◆ TEXTAUSZUG:
+++++

Mit diesen Bedenken ist er nicht allein. Zweifel an der Fähigkeit des Schwellenlandes, das WM-Mammutprojekt zu stemmen, überlagerten schnell die Freude.

Auch die bekannte TV-Sportjournalistin und Stadträtin von Sao Paulo, Soninha, ahnt für 2014 Schlimmes. "Die WM-Vergabe an Brasilien ist verwegen. Unsere Korruption ist ja mehr als bekannt", sagte sie. Kritische Stimmen dieser Art erzürnen nicht nur den nationalen Fußball-Verbandspräsidenten Ricardo Teixera.

"Ich verlange Respekt"

Auch FIFA-Chef Joseph Blatter reagierte gleich nach der Vergabe an den Rekordchampion gereizt auf Fragen zu den brennenden Themen Kriminalität, Verkehr und Stadionbau. "Ich verlange Respekt gegenüber der FIFA und ihren Mitgliedern", raunzte Blatter auf kritische Fragen.

Mit aller Macht will der Weltverbandspräsident verhindern, dass um die WM-Tauglichkeit Brasiliens die gleiche Diskussion entsteht wie um 2010-Gastgeber Südafrika. Dass die zweite WM nacheinander in ein Land mit großen sozialen Problemen vergeben wurde, ist aber auch dem Schweizer offenbar bewusst.

Schon jetzt kündigte der FIFA-Boss an, dass es in Brasilien wie auch in drei Jahren in Südafrika eine spezielle, vergünstigte Ticketkategorie für die einheimische Bevölkerung geben wird.

Komfort eines Drittligastadions

Nicht ein einziges der 18 zur Auswahl stehenden Stadion ist zur Zeit reif für die WM. Das legendäre Maracana in Rio wurde vor den Panamerikanischen Spielen für 150 Millionen Euro renoviert. Dennoch bietet es nur den Komfort eines europäischen Drittligastadions.

Eine Inspektionskommission der FIFA schätzte jüngst, Brasilien werde allein für die Stadien 1,1 Milliarden Dollar ausgeben müssen. Dass diese Summe nicht genügen könnte, ist anzunehmen. Derzeit wird untersucht, warum die Kosten für die Panamerikanischen Spiele 2007 in Rio auf mysteriöse Weise um das Zehnfache auf 1,6 Milliarden Euro in die Höhe schossen.

+++++

(Gespeicherte Einträge aus einer Sammlung)
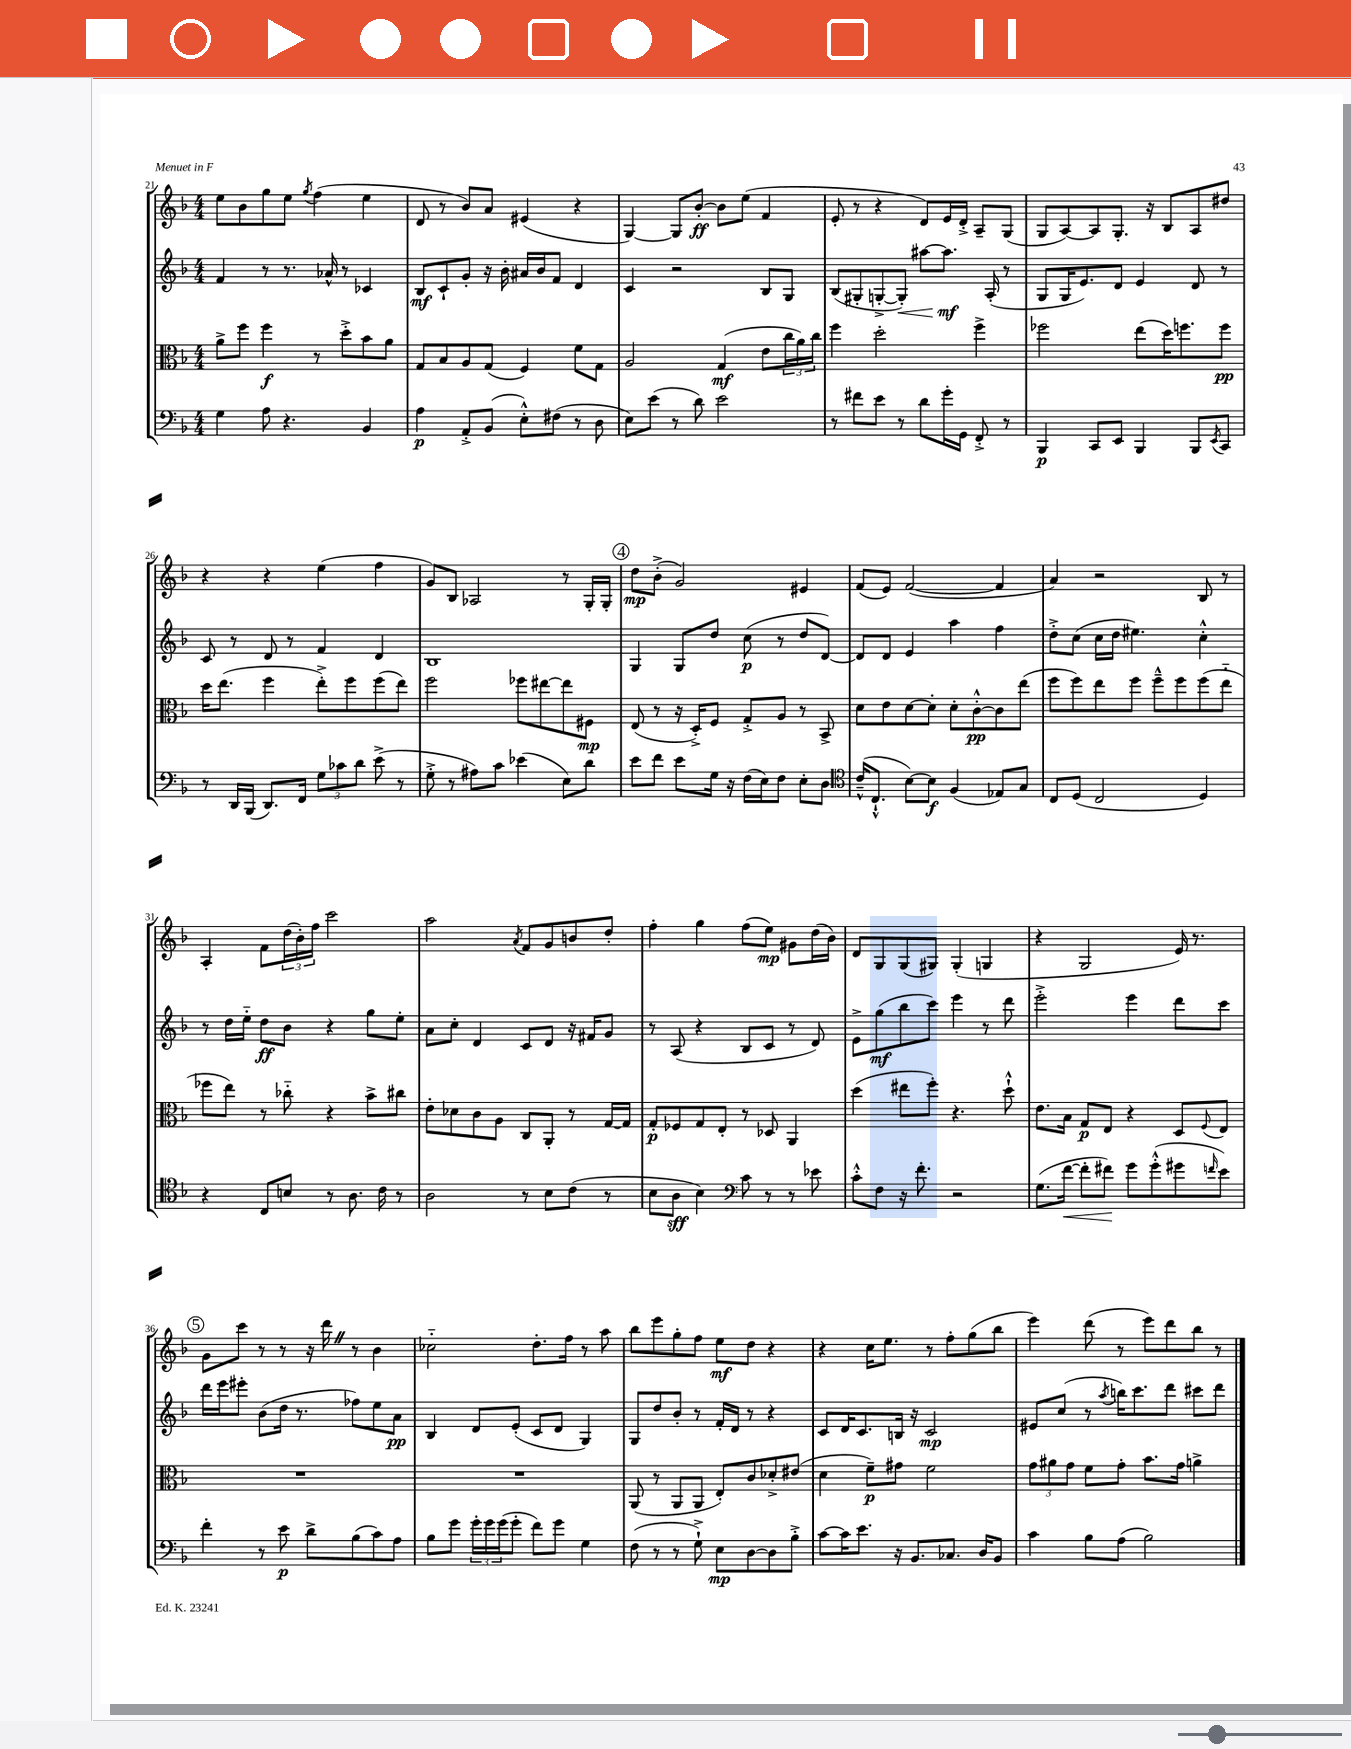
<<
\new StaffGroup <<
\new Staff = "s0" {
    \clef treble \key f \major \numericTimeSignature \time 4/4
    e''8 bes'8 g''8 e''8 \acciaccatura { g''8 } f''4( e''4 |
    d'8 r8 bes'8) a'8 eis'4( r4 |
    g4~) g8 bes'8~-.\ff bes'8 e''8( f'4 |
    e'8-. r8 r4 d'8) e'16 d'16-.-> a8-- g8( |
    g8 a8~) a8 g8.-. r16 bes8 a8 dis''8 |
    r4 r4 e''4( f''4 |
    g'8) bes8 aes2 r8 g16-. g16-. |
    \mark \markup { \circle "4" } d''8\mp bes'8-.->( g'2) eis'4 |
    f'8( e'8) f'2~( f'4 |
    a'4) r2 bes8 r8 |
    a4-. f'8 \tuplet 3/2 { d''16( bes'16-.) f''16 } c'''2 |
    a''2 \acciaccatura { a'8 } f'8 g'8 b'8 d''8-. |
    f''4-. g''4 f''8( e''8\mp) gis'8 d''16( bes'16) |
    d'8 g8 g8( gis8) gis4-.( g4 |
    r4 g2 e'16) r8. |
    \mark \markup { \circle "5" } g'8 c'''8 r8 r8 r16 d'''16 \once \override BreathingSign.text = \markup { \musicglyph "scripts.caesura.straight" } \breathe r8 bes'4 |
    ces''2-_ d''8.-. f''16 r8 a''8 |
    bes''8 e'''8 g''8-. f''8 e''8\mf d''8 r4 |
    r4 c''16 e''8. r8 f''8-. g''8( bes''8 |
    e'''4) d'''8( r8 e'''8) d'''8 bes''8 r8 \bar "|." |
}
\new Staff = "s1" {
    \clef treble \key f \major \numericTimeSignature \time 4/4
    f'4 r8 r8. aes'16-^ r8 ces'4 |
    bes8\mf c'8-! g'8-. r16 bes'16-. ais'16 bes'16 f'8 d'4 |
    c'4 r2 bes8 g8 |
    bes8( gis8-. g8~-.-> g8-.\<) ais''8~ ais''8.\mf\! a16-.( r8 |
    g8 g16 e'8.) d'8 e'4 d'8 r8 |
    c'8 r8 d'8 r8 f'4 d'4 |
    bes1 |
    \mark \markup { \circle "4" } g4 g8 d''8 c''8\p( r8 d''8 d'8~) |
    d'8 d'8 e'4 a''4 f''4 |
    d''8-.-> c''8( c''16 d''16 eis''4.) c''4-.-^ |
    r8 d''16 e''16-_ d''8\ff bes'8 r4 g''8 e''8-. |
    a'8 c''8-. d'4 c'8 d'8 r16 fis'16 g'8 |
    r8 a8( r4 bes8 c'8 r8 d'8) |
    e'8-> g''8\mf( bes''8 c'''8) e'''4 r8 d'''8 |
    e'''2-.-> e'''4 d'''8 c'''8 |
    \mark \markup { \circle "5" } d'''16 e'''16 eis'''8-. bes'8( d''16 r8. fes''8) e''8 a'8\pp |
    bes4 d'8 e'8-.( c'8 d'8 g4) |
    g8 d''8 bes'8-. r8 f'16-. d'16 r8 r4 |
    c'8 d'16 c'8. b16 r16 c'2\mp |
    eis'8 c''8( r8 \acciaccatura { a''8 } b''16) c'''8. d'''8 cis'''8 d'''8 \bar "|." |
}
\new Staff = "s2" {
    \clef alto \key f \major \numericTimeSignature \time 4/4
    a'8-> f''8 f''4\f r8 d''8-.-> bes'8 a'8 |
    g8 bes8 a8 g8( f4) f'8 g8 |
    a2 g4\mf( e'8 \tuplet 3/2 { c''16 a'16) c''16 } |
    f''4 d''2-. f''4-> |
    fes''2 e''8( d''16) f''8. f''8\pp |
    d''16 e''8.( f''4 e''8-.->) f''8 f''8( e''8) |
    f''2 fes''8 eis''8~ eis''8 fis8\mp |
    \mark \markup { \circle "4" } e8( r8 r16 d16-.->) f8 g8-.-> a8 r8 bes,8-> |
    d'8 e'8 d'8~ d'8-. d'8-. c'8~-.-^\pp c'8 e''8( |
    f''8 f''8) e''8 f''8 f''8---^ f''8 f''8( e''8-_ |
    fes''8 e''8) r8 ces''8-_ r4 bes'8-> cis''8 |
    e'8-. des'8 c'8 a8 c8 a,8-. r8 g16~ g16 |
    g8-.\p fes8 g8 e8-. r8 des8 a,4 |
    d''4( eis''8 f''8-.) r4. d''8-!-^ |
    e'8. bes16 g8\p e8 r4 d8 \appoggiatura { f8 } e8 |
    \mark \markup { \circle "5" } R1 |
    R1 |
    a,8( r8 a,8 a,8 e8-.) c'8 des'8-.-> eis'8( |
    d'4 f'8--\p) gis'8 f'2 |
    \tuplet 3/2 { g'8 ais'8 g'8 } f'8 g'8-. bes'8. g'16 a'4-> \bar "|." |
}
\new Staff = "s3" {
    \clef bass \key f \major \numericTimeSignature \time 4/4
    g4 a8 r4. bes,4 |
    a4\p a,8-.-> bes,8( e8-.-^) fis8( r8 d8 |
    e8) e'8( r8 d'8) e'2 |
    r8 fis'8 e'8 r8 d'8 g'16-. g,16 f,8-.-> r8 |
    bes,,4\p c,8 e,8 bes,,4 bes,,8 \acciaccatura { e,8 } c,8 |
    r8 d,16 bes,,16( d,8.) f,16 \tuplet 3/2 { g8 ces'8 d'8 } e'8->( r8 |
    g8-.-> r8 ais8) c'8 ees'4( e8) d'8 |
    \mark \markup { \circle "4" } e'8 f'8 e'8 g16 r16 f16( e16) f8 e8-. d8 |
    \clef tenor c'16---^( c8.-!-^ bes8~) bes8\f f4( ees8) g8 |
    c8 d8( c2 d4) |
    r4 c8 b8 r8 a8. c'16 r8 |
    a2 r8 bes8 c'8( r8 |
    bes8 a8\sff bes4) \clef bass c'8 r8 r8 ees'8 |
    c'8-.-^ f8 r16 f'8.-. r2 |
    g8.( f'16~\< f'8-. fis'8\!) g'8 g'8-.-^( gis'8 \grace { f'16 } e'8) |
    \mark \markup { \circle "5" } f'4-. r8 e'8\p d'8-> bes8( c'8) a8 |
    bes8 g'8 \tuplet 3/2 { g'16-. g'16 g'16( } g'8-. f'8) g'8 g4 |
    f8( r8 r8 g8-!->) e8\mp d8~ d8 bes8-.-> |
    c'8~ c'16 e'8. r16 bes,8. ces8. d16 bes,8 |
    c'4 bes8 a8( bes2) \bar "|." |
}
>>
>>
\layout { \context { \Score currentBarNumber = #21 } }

+++++

◆ AUFGABE:
Beantworte diese Fragen mithilfe des Textauszugs.
(a) Welches politische Amt hat Soninha in Sao Paulo?
(b) Wie viel kostete die Renovierung des Maracana vor den Panamerikanischen Spielen?
(c) Welche Summe muss Brasilien nach der Schätzung der FIFA-Inspektionskommission allein für die Stadien ausgeben?

◆ LÖSUNG:
(a) Stadträtin
(b) 150 Millionen Euro
(c) 1,1 Milliarden Dollar